>> BEGIN Text passage

Italian Premier Matteo Renzi won a crucial confidence vote in Parliament on his brand new government early on Tuesday, managing at least for now to tamp down anger from among his own Democrats.

The vote in the Senate came hours after he argued that he could get his country back to work while the last three premiers failed.

Mr. Renzi, at 39, Italy’s youngest premier, was sworn into office on Saturday along with an unusually young Cabinet, with many of the Ministers newcomers to national government.

The Senate voted 169-139 to confirm Mr. Renzi’s broad coalition, which ranges from his centre-left Democrats to centre-right forces formerly loyal to ex-premier Silvio Berlusconi.

Mr. Renzi needed at least 155 votes to clinch the victory, one of two mandatory confidence votes.

The second vote, in the Chamber of Deputies, was expected later on Tuesday. Mr. Renzi’s coalition has a comfortable majority in the lower chamber. But he had a closer call in the Senate, where his coalition’s numbers were tighter, especially after some of his own Democrats questioned on the eve of the vote if he deserved their backing.

There has been loud grumbling among his own Democrats over Mr. Renzi’s heavy-handed tactics to wrest the premiership from fellow Democrat Enrico Letta.

His predecessor led a coalition with the same tense partners for 10 months, but Mr. Renzi engineered his ouster after industrialists and union leaders grew impatient with tentative efforts to energise the economy after years of stagnation.

In the end, the potential defectors closed ranks, despite scepticism, after Mr. Renzi made a speech that was short on details on how he would quickly revive the economy.

“I don’t believe that a government of this type can last four years,” said Felice Casson, a leading Democrat who said he voted for Mr. Renzi “despite indigestion” over the neophyte premier’s leadership.

Mr. Renzi insisted that debt-laden Italy must heal its public finances not because Germany’s Angela Merkel or the European Central Bank chief want that, but because “it’s our children” who seek a future.

He promised new laws to slash payroll taxes to encourage hiring, but didn’t say how Italy would recoup the lower tax revenues.

>> END Text passage
>> BEGIN Available data

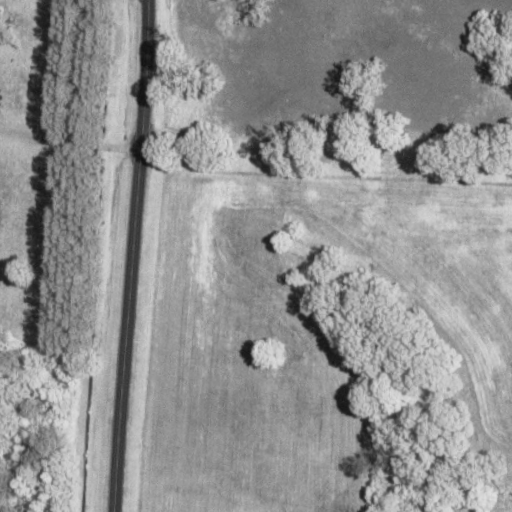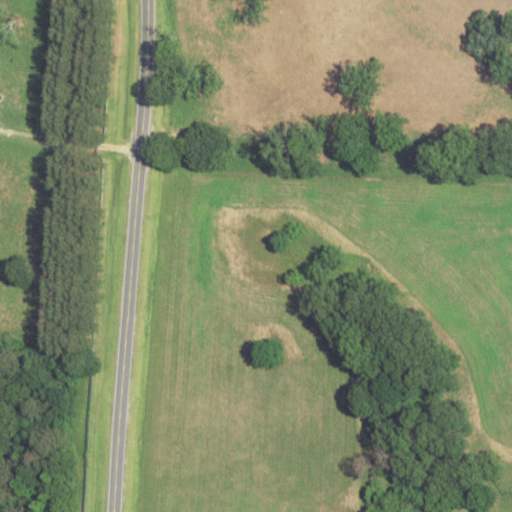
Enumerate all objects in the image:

>> END Available data

- Short task: In the article on Renzi's confidence vote, rewrite the part that opens with the words "There has been" and closes with "revive the economy.", putting "uneasy allies" in place of "tense partners".

- Solution for this task:
There has been loud grumbling among his own Democrats over Mr. Renzi’s heavy-handed tactics to wrest the premiership from fellow Democrat Enrico Letta.

His predecessor led a coalition with the same uneasy allies for 10 months, but Mr. Renzi engineered his ouster after industrialists and union leaders grew impatient with tentative efforts to energise the economy after years of stagnation.

In the end, the potential defectors closed ranks, despite scepticism, after Mr. Renzi made a speech that was short on details on how he would quickly revive the economy.